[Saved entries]
++++
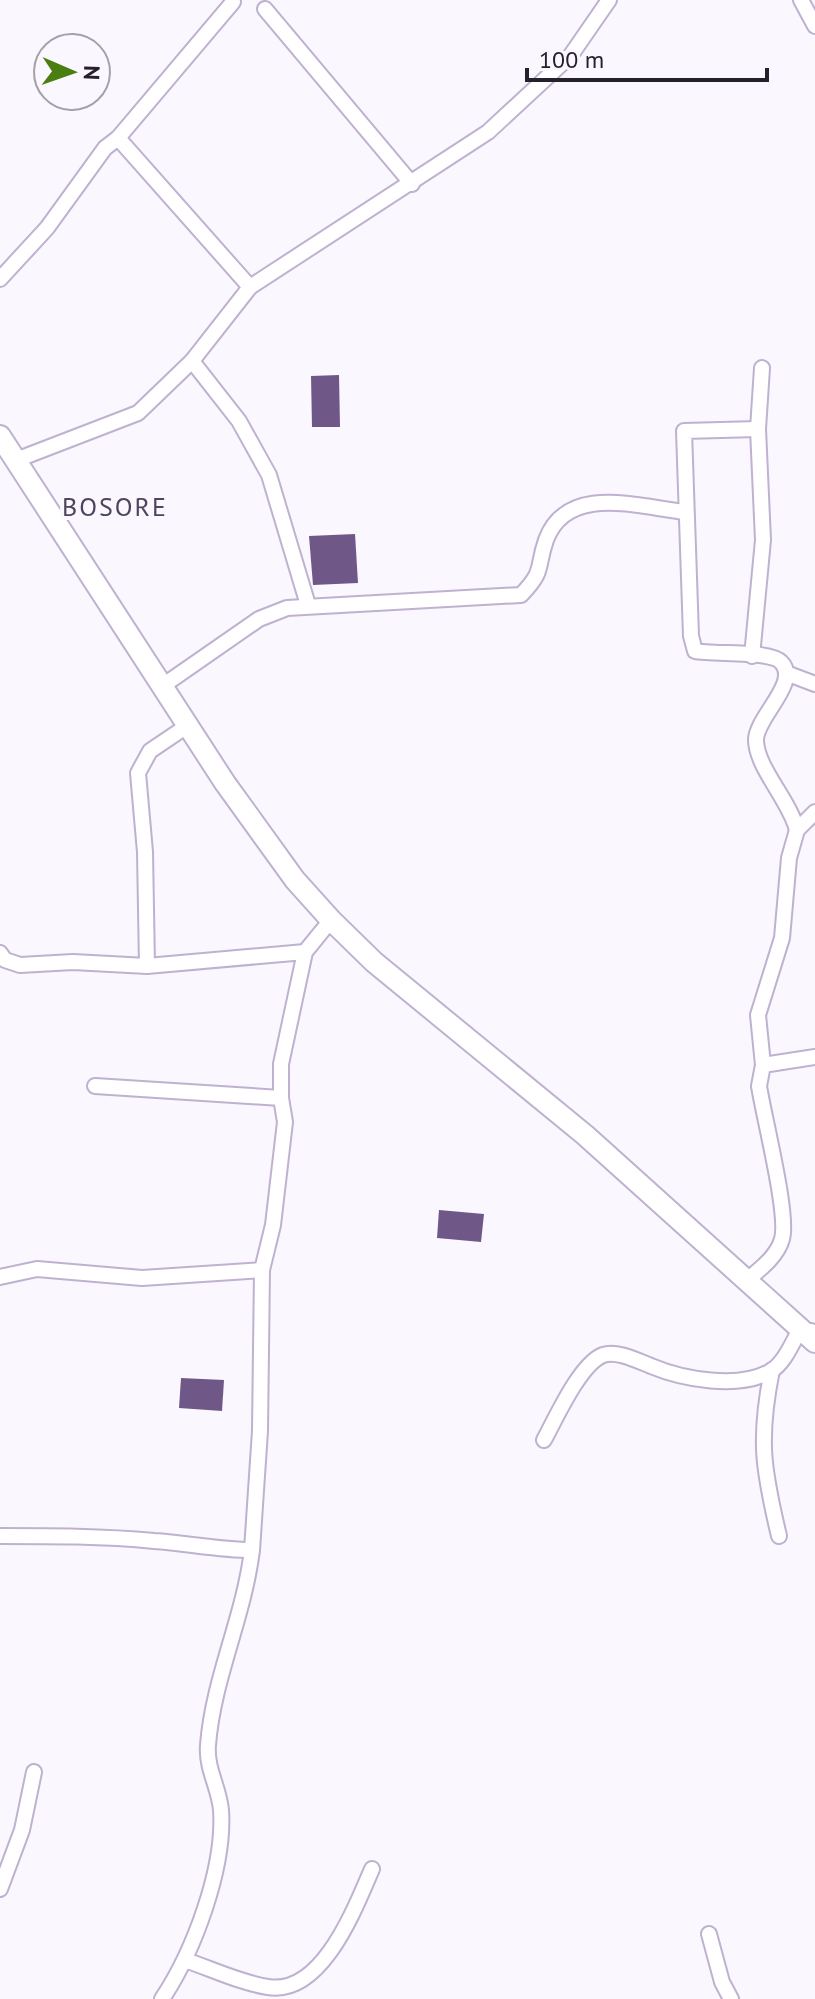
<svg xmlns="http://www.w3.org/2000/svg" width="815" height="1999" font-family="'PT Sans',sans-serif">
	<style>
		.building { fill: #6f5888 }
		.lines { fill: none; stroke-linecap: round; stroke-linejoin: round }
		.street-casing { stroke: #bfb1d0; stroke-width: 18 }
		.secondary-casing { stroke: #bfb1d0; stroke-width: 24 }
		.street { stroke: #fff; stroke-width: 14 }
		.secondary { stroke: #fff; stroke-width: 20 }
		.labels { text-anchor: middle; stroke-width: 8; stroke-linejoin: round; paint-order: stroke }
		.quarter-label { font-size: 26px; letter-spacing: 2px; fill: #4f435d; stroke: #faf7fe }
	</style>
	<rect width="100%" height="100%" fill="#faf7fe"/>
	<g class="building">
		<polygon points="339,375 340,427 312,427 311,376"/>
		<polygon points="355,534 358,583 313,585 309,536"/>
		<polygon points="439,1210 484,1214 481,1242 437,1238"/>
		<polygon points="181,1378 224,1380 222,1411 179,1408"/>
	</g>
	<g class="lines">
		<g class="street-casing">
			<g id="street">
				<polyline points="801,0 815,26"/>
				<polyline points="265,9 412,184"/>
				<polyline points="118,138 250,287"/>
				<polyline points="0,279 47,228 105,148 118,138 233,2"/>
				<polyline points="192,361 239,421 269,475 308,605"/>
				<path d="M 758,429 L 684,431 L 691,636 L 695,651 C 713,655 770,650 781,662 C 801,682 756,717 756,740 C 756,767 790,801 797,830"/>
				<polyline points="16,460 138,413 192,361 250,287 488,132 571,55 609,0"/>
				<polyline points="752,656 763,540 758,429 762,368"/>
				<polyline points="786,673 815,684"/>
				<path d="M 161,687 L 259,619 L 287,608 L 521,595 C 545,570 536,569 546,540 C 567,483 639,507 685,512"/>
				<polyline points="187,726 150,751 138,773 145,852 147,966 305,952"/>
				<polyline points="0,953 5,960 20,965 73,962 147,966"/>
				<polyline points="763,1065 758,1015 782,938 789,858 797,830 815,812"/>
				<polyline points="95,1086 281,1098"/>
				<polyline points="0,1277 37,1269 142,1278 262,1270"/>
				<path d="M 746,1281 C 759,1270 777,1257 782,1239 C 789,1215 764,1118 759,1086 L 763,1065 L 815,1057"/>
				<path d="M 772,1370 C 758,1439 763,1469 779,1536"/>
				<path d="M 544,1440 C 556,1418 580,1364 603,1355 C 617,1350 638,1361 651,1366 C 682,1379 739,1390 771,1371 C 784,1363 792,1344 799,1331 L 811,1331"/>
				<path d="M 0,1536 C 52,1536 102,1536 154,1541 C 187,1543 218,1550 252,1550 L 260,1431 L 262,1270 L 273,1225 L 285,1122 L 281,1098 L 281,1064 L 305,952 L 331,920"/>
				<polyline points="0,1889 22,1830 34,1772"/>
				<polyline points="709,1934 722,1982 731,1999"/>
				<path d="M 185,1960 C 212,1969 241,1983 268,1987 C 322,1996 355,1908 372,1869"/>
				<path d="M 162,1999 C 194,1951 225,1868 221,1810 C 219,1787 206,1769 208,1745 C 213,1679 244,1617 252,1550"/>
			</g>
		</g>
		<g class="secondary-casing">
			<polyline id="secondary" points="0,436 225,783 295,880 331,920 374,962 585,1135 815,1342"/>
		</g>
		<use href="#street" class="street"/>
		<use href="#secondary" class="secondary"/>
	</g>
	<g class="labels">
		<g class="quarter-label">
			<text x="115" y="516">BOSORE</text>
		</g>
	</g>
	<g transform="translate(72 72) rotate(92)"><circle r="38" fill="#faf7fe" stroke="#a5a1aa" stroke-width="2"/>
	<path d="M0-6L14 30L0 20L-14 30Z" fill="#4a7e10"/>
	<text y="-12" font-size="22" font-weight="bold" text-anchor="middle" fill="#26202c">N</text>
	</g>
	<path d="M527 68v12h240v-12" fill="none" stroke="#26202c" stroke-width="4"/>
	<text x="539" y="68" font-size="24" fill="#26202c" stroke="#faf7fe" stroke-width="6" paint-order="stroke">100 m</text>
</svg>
++++
Assigned task
A verbatim printout of the entries above is expected, free of pictures.

Result
<svg xmlns="http://www.w3.org/2000/svg" width="815" height="1999" font-family="'PT Sans',sans-serif">
	<style>
		.building { fill: #6f5888 }
		.lines { fill: none; stroke-linecap: round; stroke-linejoin: round }
		.street-casing { stroke: #bfb1d0; stroke-width: 18 }
		.secondary-casing { stroke: #bfb1d0; stroke-width: 24 }
		.street { stroke: #fff; stroke-width: 14 }
		.secondary { stroke: #fff; stroke-width: 20 }
		.labels { text-anchor: middle; stroke-width: 8; stroke-linejoin: round; paint-order: stroke }
		.quarter-label { font-size: 26px; letter-spacing: 2px; fill: #4f435d; stroke: #faf7fe }
	</style>
	<rect width="100%" height="100%" fill="#faf7fe"/>
	<g class="building">
		<polygon points="339,375 340,427 312,427 311,376"/>
		<polygon points="355,534 358,583 313,585 309,536"/>
		<polygon points="439,1210 484,1214 481,1242 437,1238"/>
		<polygon points="181,1378 224,1380 222,1411 179,1408"/>
	</g>
	<g class="lines">
		<g class="street-casing">
			<g id="street">
				<polyline points="801,0 815,26"/>
				<polyline points="265,9 412,184"/>
				<polyline points="118,138 250,287"/>
				<polyline points="0,279 47,228 105,148 118,138 233,2"/>
				<polyline points="192,361 239,421 269,475 308,605"/>
				<path d="M 758,429 L 684,431 L 691,636 L 695,651 C 713,655 770,650 781,662 C 801,682 756,717 756,740 C 756,767 790,801 797,830"/>
				<polyline points="16,460 138,413 192,361 250,287 488,132 571,55 609,0"/>
				<polyline points="752,656 763,540 758,429 762,368"/>
				<polyline points="786,673 815,684"/>
				<path d="M 161,687 L 259,619 L 287,608 L 521,595 C 545,570 536,569 546,540 C 567,483 639,507 685,512"/>
				<polyline points="187,726 150,751 138,773 145,852 147,966 305,952"/>
				<polyline points="0,953 5,960 20,965 73,962 147,966"/>
				<polyline points="763,1065 758,1015 782,938 789,858 797,830 815,812"/>
				<polyline points="95,1086 281,1098"/>
				<polyline points="0,1277 37,1269 142,1278 262,1270"/>
				<path d="M 746,1281 C 759,1270 777,1257 782,1239 C 789,1215 764,1118 759,1086 L 763,1065 L 815,1057"/>
				<path d="M 772,1370 C 758,1439 763,1469 779,1536"/>
				<path d="M 544,1440 C 556,1418 580,1364 603,1355 C 617,1350 638,1361 651,1366 C 682,1379 739,1390 771,1371 C 784,1363 792,1344 799,1331 L 811,1331"/>
				<path d="M 0,1536 C 52,1536 102,1536 154,1541 C 187,1543 218,1550 252,1550 L 260,1431 L 262,1270 L 273,1225 L 285,1122 L 281,1098 L 281,1064 L 305,952 L 331,920"/>
				<polyline points="0,1889 22,1830 34,1772"/>
				<polyline points="709,1934 722,1982 731,1999"/>
				<path d="M 185,1960 C 212,1969 241,1983 268,1987 C 322,1996 355,1908 372,1869"/>
				<path d="M 162,1999 C 194,1951 225,1868 221,1810 C 219,1787 206,1769 208,1745 C 213,1679 244,1617 252,1550"/>
			</g>
		</g>
		<g class="secondary-casing">
			<polyline id="secondary" points="0,436 225,783 295,880 331,920 374,962 585,1135 815,1342"/>
		</g>
		<use href="#street" class="street"/>
		<use href="#secondary" class="secondary"/>
	</g>
	<g class="labels">
		<g class="quarter-label">
			<text x="115" y="516">BOSORE</text>
		</g>
	</g>
	<g transform="translate(72 72) rotate(92)"><circle r="38" fill="#faf7fe" stroke="#a5a1aa" stroke-width="2"/>
	<path d="M0-6L14 30L0 20L-14 30Z" fill="#4a7e10"/>
	<text y="-12" font-size="22" font-weight="bold" text-anchor="middle" fill="#26202c">N</text>
	</g>
	<path d="M527 68v12h240v-12" fill="none" stroke="#26202c" stroke-width="4"/>
	<text x="539" y="68" font-size="24" fill="#26202c" stroke="#faf7fe" stroke-width="6" paint-order="stroke">100 m</text>
</svg>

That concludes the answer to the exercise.